In Century Aluminum of West Virginia, Inc. v. Jackson County Commission, Supreme Court of Appeals of West Virginia, No. 11-0590, May 29, 2012, two justices dissented from the court’s opinion, arguing that the tax commissioner did not follow his own appraisal regulations and policies. Specifically, the commission (1) did not properly consider the element of depreciation called obsolescence when valuing the plant’s inventory and (2) arbitrarily placed a 50% cap on obsolescence when valuing the plant’s machinery and equipment, according to the dissenters.

Mr. Jeff Amburgey, Director of the Property Tax Division, testified that the fifty percent reduction for economic obsolescence was reached as follows: “ever since I’ve been with the Tax Department, 50 percent would be the maximum that we would give to any facility when it was no longer in operation. In general, I think that probably began because you do an income approach based on the income that the facility is producing and in this case, it would have been zero because there’s no production at all. So you’ve got an income value that is zero and a cost value that is something. If you average them, that’s 50 percent of the cost and so I quite imagine that’s where that came about.”

Below is the dissenting opinion of the two Supreme Court Judges:

We respectfully dissent because the Tax Commissioner did not follow his own appraisal regulations and policies. Specifically, the Commissioner did not: (1) properly consider the element of depreciation called “obsolescence” when valuing Century’s inventory, and (2) arbitrarily placed a 50% cap on obsolescence when valuing Century’s machinery and equipment. As a result, the Commissioner did not arrive at the property’s “true and actual value” as required by W. Va. Code, 11-3-1.

The regulations governing the valuation of commercial and industrial real and personal property for ad valorem tax purposes are found in CSR §110-1P-1, et. seq. In arriving at fair market value, the Tax Commissioner may use the cost, income, or market appraisal approach in establishing value. However, the cost approach is the preferred approach when valuing machinery, equipment, furniture, etc. CSR §110-1P-2.5.3.2. 1

In using the cost approach, the Commissioner is required to first determine the replacement cost of the item being appraised. The regulations next require that physical depreciation be deducted from replacement costs, as well as, two other types of depreciation called “function obsolescence” and “economic or external obsolescence.” See, CSR §110-1P-2.3.8. (functional obsolescence) and 2.3.5. (economic obsolescence) See also, Tax Department’s Administrative Notice, 2010–13.

Physical depreciation is caused by use. Its deduction alone will not produce an accurate indication of market value. Tax appraisers must, and are required, to also consider loss in value due to obsolescence factors.

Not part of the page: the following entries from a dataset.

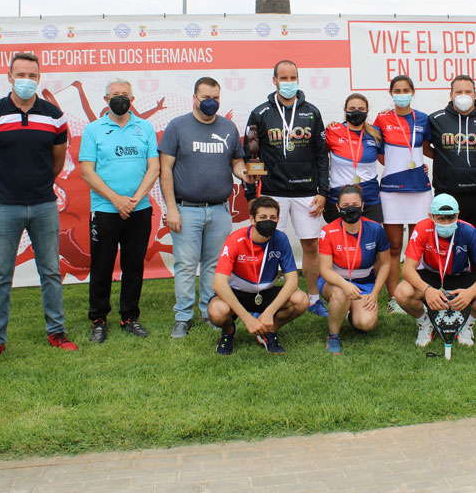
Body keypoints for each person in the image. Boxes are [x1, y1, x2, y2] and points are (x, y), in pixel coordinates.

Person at [0, 52, 77, 363]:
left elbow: (56, 163)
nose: (26, 80)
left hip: (44, 205)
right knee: (1, 275)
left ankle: (56, 332)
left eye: (32, 75)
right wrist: (6, 190)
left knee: (51, 272)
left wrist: (37, 187)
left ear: (39, 77)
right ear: (9, 76)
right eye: (21, 75)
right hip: (4, 207)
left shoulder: (54, 116)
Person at [159, 77, 252, 339]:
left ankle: (209, 311)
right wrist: (171, 208)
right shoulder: (177, 126)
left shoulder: (228, 127)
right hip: (186, 208)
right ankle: (183, 316)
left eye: (216, 98)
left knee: (215, 265)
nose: (212, 103)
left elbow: (236, 161)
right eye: (206, 98)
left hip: (220, 210)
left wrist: (244, 174)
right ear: (194, 98)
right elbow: (165, 169)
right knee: (186, 265)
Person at [244, 60, 329, 317]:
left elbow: (321, 156)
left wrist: (323, 192)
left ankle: (313, 298)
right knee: (266, 245)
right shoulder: (260, 113)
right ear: (274, 80)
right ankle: (265, 295)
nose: (289, 82)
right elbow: (251, 155)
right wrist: (251, 195)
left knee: (311, 246)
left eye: (293, 77)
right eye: (284, 77)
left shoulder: (312, 112)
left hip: (307, 193)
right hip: (272, 193)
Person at [79, 78, 160, 342]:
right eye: (115, 94)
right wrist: (116, 199)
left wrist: (134, 199)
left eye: (125, 94)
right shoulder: (93, 130)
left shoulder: (145, 127)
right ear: (105, 100)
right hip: (105, 209)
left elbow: (154, 168)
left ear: (133, 100)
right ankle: (99, 319)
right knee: (101, 266)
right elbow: (87, 171)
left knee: (134, 265)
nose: (121, 98)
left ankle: (129, 317)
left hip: (139, 209)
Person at [395, 194, 476, 347]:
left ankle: (466, 324)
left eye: (451, 218)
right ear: (431, 216)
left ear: (458, 215)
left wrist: (470, 292)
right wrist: (427, 290)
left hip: (460, 275)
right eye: (440, 218)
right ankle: (426, 323)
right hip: (431, 275)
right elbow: (407, 269)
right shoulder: (422, 228)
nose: (446, 223)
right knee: (402, 292)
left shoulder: (468, 230)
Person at [208, 196, 309, 355]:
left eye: (272, 218)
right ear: (252, 220)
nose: (268, 221)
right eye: (263, 217)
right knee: (217, 311)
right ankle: (228, 332)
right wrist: (247, 320)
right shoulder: (236, 239)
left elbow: (292, 281)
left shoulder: (280, 238)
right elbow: (219, 284)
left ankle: (268, 331)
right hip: (238, 292)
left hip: (265, 292)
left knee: (301, 300)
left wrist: (269, 313)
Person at [428, 74, 476, 260]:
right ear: (451, 94)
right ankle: (449, 281)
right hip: (447, 193)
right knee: (447, 243)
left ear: (475, 93)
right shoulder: (436, 119)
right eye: (459, 91)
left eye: (467, 91)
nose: (463, 95)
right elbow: (418, 144)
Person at [372, 75, 433, 314]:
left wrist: (418, 164)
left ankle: (420, 292)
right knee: (394, 247)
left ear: (413, 92)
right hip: (391, 190)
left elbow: (427, 149)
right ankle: (395, 297)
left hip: (419, 189)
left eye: (406, 89)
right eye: (397, 90)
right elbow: (376, 151)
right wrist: (397, 166)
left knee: (419, 246)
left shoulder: (423, 119)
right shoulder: (382, 119)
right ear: (391, 93)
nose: (401, 93)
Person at [317, 185, 391, 354]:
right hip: (334, 281)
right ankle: (333, 335)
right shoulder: (328, 231)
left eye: (355, 205)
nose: (350, 209)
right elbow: (325, 270)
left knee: (366, 323)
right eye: (345, 206)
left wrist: (375, 293)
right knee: (341, 294)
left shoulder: (375, 229)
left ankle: (351, 313)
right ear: (337, 208)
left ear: (363, 206)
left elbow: (386, 263)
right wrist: (344, 284)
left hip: (364, 283)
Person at [324, 94, 383, 223]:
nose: (356, 112)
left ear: (367, 112)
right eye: (352, 108)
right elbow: (319, 161)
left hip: (370, 199)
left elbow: (389, 158)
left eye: (361, 109)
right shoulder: (332, 131)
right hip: (338, 199)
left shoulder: (376, 133)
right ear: (345, 111)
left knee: (371, 240)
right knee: (340, 240)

Functional obsolescence relates to inadequacies which render an item obsolete and concerns the inability of the item to satisfactorily perform the function for which the item was designed. This loss of value could be due, for example, to changes in technology.

On the other hand, economic obsolescence is the loss in value of property relating to external or outside forces. Relevant factors include power/energy availability and cost, and government oversight, such as pollution control constraints. The economic conditions specific to the industry constitute an additional factor.

Obsolescence at the Century plant was an important and necessary factor which should have been taken into account in the Tax Commissioner’s appraisal of the inventory. The plant was closed and sitting idle due to economic conditions. There may have been no market for the plant’s machinery and inventory in the United States.

Nevertheless, contrary to his own regulations, the Tax Commissioner failed to properly consider obsolescence in appraising Century’s inventory. As a result, the Commissioner’s evaluation was incomplete and arbitrary. Although the Commissioner has discretion in choosing the method of appraising commercial and industrial property, the method chosen must be the “most accurate.” Syl. pt. 5, In re: Tax Assessment Against American Bituminous Power Partners, 208 W.Va. 250, 539 S.E.2d 757 (2000).

Moreover, the Tax Commissioner was arbitrary in placing a 50% obsolescence cap on the value of machinery and equipment. The machinery and equipment may have been worthless, but the Commissioner did not consider whether it had a 75% or 100% depreciated value due to obsolescence. The 50% cap applied to the machinery and equipment is not appraising; it was just a percentage pulled out of the air. Surely, every piece of Century’s machinery and equipment did not depreciate at the same rate due to obsolescence.

The Tax Commissioner should be required to follow his regulations and perform an accurate appraisal.